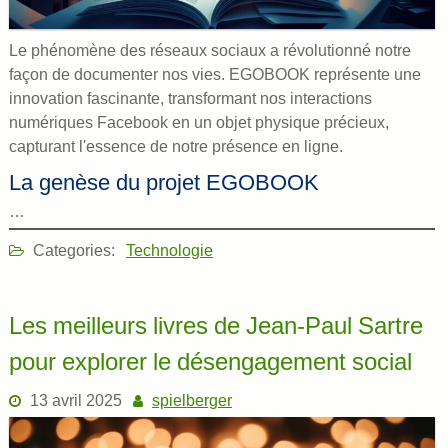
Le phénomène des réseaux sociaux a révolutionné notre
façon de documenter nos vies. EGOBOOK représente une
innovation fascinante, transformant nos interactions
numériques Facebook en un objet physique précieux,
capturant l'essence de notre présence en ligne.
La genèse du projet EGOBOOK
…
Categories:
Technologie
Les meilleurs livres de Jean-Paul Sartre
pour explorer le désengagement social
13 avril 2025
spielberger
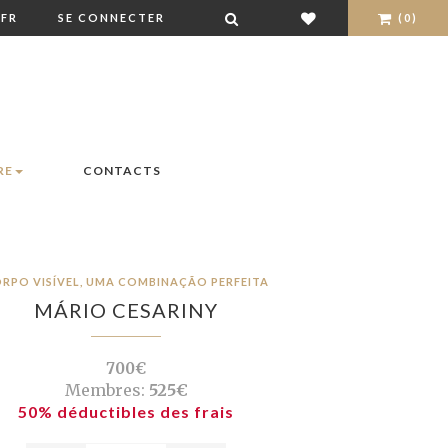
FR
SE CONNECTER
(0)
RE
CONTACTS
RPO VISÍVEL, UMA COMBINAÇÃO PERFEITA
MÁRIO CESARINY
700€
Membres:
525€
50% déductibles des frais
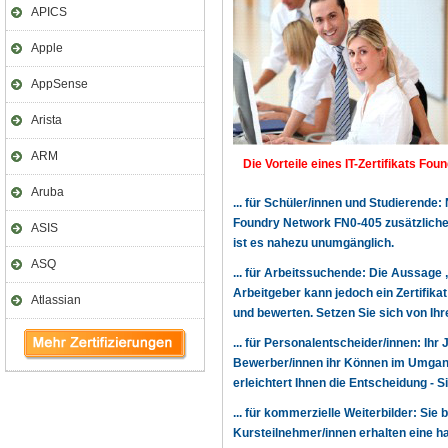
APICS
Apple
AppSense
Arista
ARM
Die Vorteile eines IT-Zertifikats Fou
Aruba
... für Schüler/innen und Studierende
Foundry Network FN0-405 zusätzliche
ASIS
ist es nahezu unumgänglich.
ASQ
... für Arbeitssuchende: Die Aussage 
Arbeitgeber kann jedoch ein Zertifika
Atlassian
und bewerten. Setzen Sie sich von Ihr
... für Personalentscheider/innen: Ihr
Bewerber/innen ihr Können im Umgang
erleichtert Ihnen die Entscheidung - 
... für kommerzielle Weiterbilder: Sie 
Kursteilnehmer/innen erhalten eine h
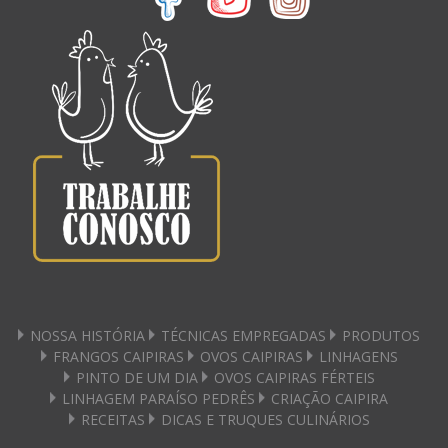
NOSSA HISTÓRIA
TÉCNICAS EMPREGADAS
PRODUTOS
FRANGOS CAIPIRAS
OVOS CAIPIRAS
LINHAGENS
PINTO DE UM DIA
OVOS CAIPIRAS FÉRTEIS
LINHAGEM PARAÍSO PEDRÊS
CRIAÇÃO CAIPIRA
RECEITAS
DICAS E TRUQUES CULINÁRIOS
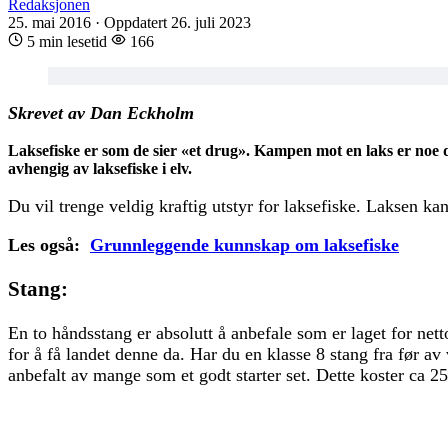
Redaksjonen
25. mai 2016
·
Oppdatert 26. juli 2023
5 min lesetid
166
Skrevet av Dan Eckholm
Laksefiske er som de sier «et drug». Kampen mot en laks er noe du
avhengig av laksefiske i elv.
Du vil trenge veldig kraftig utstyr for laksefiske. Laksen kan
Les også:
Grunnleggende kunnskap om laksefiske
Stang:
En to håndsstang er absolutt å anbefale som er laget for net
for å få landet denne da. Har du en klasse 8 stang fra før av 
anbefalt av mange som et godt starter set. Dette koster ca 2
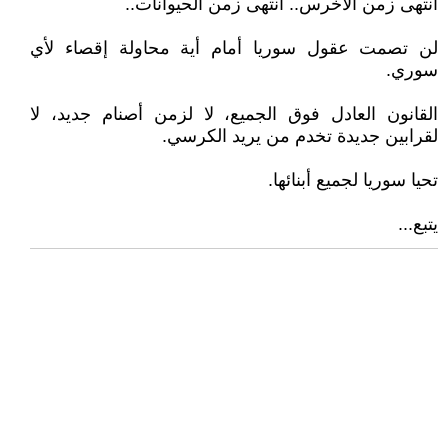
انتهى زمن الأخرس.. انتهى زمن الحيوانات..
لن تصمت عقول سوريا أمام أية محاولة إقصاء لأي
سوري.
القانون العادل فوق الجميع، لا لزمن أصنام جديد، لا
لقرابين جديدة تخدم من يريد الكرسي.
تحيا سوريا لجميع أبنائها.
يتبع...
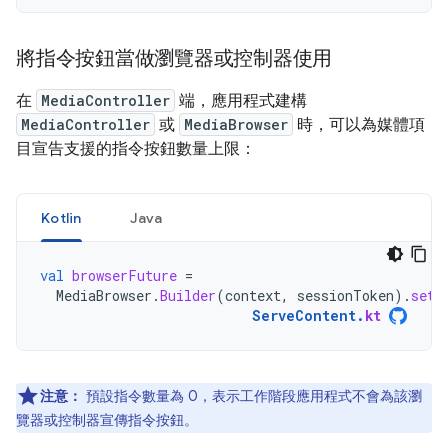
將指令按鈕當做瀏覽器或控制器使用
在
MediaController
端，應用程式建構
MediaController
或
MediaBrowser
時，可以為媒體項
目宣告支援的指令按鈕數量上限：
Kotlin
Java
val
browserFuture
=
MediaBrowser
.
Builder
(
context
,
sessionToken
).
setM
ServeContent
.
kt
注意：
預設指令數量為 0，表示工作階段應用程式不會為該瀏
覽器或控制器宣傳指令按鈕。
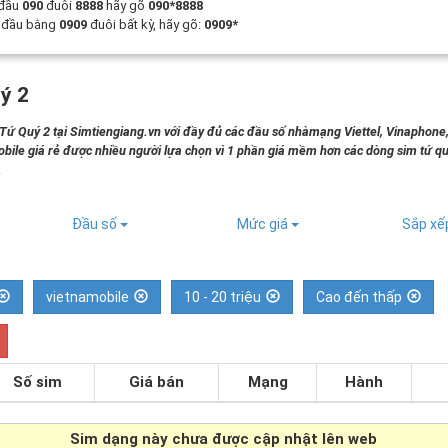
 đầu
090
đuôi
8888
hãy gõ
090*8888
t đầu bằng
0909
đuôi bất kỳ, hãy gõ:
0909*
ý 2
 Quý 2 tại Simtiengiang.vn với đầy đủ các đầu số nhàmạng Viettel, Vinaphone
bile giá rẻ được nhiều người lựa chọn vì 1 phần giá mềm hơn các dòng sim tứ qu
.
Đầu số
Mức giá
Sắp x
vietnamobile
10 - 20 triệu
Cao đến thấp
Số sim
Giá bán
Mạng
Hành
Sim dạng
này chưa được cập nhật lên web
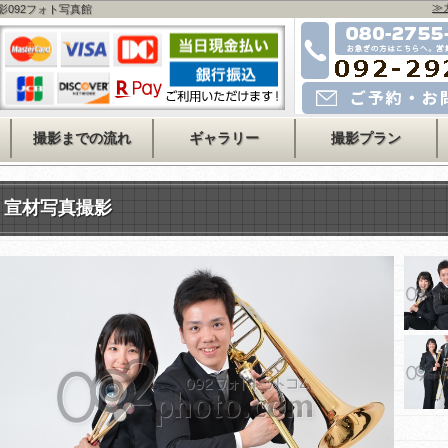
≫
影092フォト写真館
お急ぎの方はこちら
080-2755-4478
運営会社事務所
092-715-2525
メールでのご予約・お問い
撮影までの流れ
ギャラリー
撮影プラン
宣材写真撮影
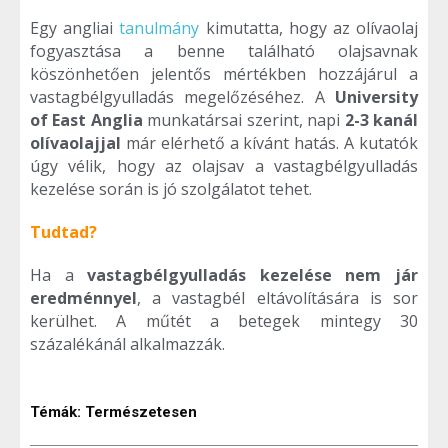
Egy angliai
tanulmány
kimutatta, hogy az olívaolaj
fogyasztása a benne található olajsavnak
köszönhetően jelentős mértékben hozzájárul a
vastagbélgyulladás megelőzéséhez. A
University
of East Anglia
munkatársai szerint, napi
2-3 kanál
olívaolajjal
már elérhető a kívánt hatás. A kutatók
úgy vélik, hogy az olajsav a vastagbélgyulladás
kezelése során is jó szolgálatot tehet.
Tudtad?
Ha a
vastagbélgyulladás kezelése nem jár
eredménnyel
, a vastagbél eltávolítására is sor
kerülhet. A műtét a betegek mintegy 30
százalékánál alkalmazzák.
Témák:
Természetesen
--
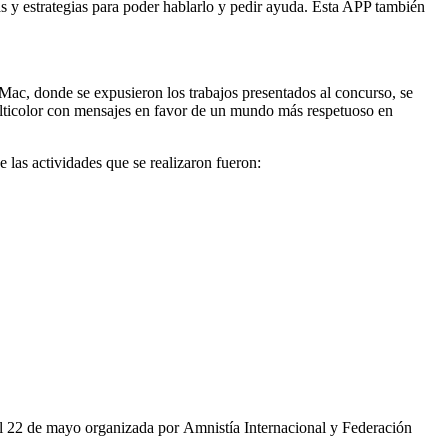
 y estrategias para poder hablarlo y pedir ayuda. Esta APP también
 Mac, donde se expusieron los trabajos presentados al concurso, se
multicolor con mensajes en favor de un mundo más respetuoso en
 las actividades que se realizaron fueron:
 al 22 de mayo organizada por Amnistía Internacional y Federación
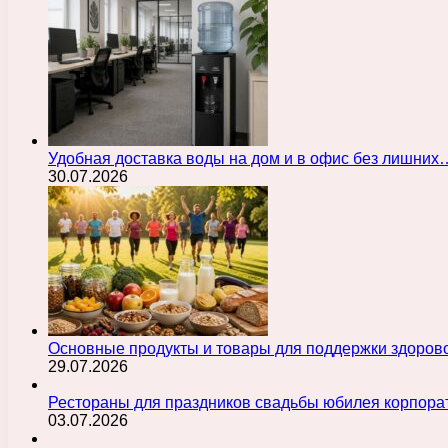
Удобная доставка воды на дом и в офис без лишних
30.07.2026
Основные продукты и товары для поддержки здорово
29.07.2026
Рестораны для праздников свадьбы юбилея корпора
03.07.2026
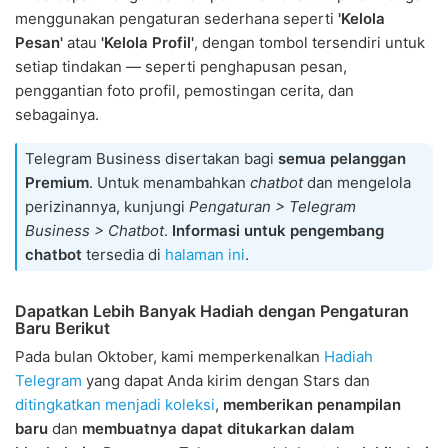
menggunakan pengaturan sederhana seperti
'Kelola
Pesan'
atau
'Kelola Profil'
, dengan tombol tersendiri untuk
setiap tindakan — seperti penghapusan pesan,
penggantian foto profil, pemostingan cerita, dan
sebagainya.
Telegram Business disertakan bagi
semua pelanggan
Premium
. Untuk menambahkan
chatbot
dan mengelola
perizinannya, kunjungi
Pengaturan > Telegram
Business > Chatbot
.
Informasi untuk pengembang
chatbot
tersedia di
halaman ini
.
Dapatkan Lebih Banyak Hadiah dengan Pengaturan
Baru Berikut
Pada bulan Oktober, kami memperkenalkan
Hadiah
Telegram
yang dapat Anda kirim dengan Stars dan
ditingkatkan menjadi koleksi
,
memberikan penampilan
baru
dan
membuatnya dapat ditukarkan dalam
--
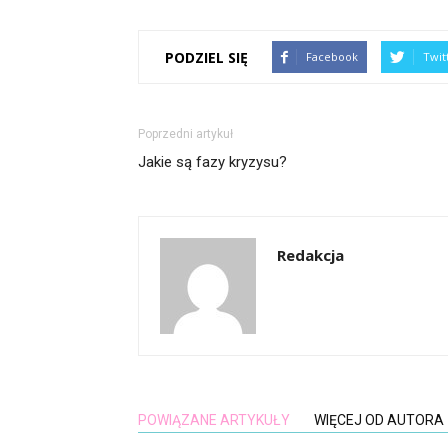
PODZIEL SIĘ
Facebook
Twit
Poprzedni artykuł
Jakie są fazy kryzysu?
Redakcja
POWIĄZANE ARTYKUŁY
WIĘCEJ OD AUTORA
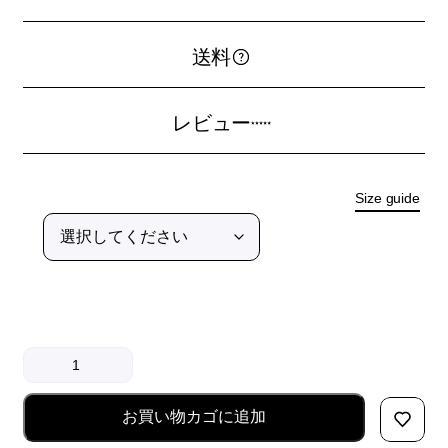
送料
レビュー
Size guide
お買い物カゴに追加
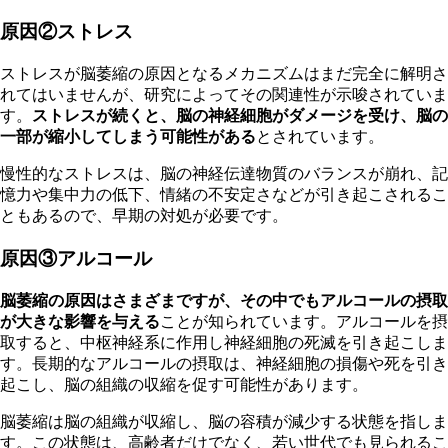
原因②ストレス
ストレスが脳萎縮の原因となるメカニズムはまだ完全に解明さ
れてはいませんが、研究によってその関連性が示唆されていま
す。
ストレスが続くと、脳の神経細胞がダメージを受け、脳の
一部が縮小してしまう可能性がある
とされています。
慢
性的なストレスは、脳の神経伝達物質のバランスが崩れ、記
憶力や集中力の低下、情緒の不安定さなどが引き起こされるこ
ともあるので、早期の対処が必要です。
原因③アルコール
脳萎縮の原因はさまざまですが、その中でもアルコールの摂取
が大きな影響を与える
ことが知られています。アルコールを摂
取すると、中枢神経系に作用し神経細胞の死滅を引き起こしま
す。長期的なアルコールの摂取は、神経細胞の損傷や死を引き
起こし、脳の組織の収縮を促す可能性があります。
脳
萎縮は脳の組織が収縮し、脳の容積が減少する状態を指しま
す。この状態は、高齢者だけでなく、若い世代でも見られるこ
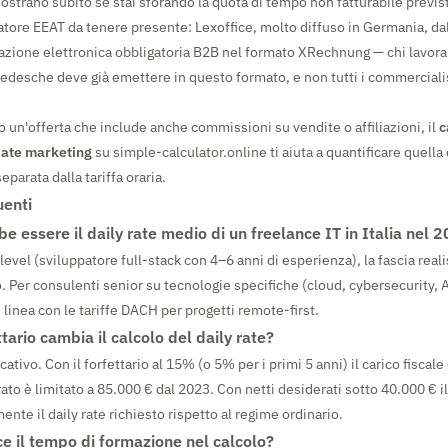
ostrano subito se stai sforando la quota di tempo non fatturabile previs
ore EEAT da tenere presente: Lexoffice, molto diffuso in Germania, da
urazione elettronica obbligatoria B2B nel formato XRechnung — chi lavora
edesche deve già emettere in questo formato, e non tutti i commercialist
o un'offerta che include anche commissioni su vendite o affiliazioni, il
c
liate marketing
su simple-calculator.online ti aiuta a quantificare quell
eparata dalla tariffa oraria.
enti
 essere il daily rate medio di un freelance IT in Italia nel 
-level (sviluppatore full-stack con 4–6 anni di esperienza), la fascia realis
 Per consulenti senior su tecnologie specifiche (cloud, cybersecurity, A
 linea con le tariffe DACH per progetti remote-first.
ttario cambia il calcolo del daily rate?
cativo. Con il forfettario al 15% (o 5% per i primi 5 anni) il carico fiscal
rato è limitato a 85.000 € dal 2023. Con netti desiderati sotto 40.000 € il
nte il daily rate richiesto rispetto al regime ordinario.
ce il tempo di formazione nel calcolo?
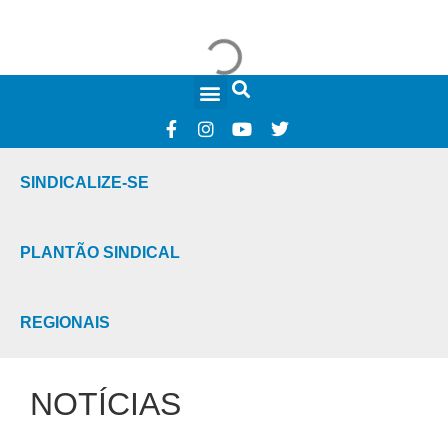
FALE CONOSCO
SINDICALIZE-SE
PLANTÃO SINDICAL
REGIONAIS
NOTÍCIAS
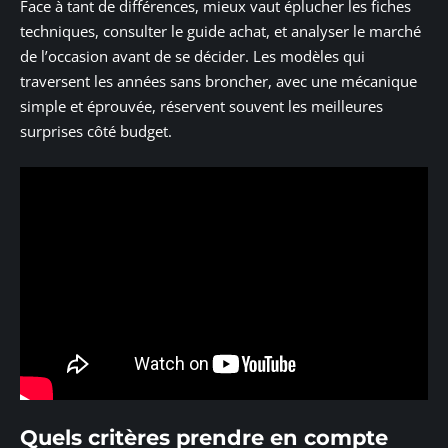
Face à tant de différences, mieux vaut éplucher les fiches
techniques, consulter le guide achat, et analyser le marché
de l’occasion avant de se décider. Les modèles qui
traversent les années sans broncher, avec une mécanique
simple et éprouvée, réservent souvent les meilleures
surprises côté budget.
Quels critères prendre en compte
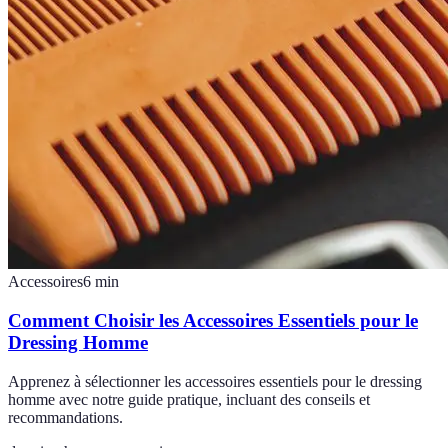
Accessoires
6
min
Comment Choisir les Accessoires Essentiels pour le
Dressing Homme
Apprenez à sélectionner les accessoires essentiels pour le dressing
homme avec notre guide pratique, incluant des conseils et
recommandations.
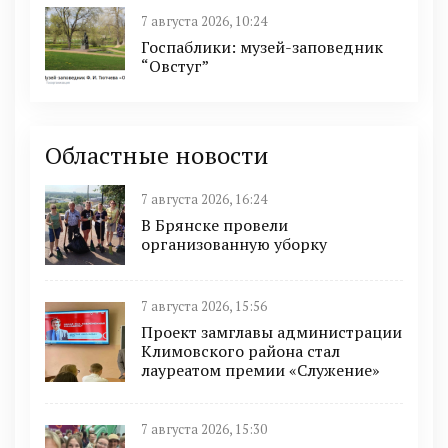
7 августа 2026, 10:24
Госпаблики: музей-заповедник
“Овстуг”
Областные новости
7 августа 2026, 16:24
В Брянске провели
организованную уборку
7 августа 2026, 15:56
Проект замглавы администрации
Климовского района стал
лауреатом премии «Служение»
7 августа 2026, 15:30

_Problem details_
From the material above, give as a numbered list every line from the one containing "NOSSA HISTÓRIA" through the one containing "DICAS E TRUQUES CULINÁRIOS", both included. Skip any blank lines.

_The completed task_
1. NOSSA HISTÓRIA
2. TÉCNICAS EMPREGADAS
3. PRODUTOS
4. FRANGOS CAIPIRAS
5. OVOS CAIPIRAS
6. LINHAGENS
7. PINTO DE UM DIA
8. OVOS CAIPIRAS FÉRTEIS
9. LINHAGEM PARAÍSO PEDRÊS
10. CRIAÇÃO CAIPIRA
11. RECEITAS
12. DICAS E TRUQUES CULINÁRIOS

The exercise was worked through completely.